El otoño ha entrado en este pequeño monasterio, con sus días cambiantes y su ritmo más pausado. En esta temporada aprovechamos para hacer conservas con los excedentes de la huerta. Es una actividad que tiene para nosotras un gran sabor a sencillez rural. La crisis económica ha despertado en muchos de nosotros el deseo de llevar una vida más consciente, más comprensiva del valor de las cosas, menos expuesta a la cultura malsana del “usar y tirar”. La huerta es un medio formidable para reconocer la sabiduría implícita en la tierra, en las estaciones…el ritmo de la naturaleza tiene mucho que ver con nuestro propio ritmo; escucharlo es estar más vivos, más felices.

Este verano ha sido tremendamente generoso en sol y junto con la humedad (nuestra eterna compañera) la cosecha de pepino ha sido más abundante que nunca. El trabajo de este año también ha sido más intenso, por eso no hemos podido tener ciertas delicadezas hacia esta cucurbitácea. Sí, otros veranos recogíamos lo pepinos chiquititos y los envasábamos en tarros de cristal con agua, vinagre y sal. Este año hemos optado por una fórmula menos selecta pero igualmente sabrosa. Los pepinos, en su tamaño natural, troceados y limpios de pepitas.
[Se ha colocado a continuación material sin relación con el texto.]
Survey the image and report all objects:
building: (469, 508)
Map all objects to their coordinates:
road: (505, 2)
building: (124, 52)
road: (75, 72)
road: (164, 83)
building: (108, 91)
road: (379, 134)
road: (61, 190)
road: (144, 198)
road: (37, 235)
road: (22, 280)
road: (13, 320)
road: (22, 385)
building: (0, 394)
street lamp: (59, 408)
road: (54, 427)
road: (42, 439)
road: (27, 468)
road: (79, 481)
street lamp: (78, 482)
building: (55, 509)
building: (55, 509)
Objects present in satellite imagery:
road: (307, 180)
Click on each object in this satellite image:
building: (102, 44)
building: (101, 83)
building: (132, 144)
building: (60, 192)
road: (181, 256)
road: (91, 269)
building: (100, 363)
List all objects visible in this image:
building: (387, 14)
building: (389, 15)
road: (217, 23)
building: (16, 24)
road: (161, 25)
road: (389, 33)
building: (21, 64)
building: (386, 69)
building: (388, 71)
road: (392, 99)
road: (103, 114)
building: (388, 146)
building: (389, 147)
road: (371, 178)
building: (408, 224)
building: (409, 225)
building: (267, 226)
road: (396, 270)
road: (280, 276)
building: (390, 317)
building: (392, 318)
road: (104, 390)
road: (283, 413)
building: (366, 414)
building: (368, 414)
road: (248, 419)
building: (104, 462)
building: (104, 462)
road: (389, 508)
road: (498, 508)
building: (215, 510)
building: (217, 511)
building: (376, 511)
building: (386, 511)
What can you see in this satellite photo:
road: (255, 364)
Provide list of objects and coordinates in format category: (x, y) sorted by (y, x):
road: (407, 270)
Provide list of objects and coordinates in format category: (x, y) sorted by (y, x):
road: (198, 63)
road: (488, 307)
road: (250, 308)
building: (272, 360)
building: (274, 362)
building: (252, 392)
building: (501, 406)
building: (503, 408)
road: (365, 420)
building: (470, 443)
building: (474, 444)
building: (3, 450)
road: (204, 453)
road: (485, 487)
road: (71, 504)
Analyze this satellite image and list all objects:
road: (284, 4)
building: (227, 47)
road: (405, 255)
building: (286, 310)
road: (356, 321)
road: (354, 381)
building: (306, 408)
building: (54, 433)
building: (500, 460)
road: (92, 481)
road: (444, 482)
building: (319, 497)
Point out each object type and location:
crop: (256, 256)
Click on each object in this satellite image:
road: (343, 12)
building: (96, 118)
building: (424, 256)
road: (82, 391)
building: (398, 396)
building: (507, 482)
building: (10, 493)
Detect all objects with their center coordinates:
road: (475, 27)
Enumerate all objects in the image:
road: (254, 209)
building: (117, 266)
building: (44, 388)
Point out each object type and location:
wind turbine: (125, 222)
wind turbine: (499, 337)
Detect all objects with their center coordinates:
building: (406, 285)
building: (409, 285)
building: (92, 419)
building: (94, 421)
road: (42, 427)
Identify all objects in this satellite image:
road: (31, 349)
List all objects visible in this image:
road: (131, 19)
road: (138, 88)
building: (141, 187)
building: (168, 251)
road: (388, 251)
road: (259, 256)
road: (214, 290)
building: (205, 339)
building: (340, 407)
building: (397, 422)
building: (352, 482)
Para hacerlo siguiendo la guía de un maestro en horticultura, John Seymour, debes emplear 4,5 litros de vinagre por 7 de pepinillos. Previamente los has tenido en salmuera para que suelten el agua excedente. Entonces, es el momento de cocer el vinagre vertiendo los pepinillos para que hiervan durante dos minutos. Al finalizar, se escurre el vinagre y se embotan, bien apretados,  en tarros esterilizados. Antes de cerrar el tarro, se les vuelve a echar vinagre hirviendo, se cierran herméticamente y se meten durante diez minutos en agua hirviendo para sellarlos al vacío. Para que estén más suaves, se mezcla algo de miel o de azúcar con el último vinagre que se les echa.

Si no tienes huerta en casa, ni tampoco una terraza en la que plantar tus hortalizas, siempre puedes comprar los pepinos en la tienda de la esquina y embotarlos en casa. En un par de meses estarán listos para comer…a tu gusto y sin conservantes artificiales.